Also, just saw a homeless man answer a phone call on a blackberry...
i've never heard her scream louder than when the koreans scored. what am i lacking in bed?
I just realized I'm not towing a trailer. I thought this whole drive home I was towing a trailer. Wow too high
there is potential here for me to have a consistent access to someone's dick who isn't actually an asshole. i think i'm ready for a relationship.
Afraid I'm about to get arrested. Complicated situation but not a joke. If I do not text again that all is clear within 90 minutes kindly begin bail process. I have the cash to repay as soon as I get home. Details later.
I just peed behind the dumpster and dedicated it to you. Can i call u?
Because selling drugs to kids never goes out of business. We get older, they stay the same stupid.
How sad is it that I'm looking in the farm & garden section of craigslist to find a weed dealer. I mean, that's where they'd be right? Just gotta break the code.

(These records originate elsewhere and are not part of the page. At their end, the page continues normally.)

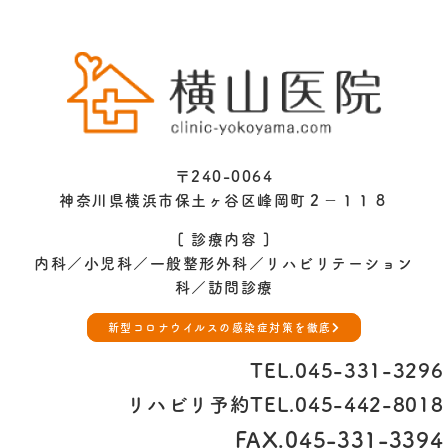
〒240-0064
神奈川県横浜市保土ヶ谷区峰岡町２−１１８
[ 診療内容 ]
内科／小児科／一般整形外科／
リハビリテーション
科／訪問診療
新型コロナウイルスの感染症対策を徹底
TEL.
045-331-3296
リハビリ予約TEL.
045-442-8018
FAX.045-331-3394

Apparently being drunk on a southwest flight and yelling "TURNUP" during take off is looked down upon in this state.
He sent me a snapchat of himself growing a double chin. I think we're past the stage where there's any risk of us sleeping together. Ever.
If its possible to have a hickey on your nipple, I have one. Thank you.
answer my text you professional douchebag
and i mean that in the cutest, flirtiest way possible
I think I almost ran over some kid I went to high school with. Guilt factor: moderate to low.
Drunk and bowling. Only good things can come of this
WAIT this kid is eating yogurt with a fucking ladle. what is happening?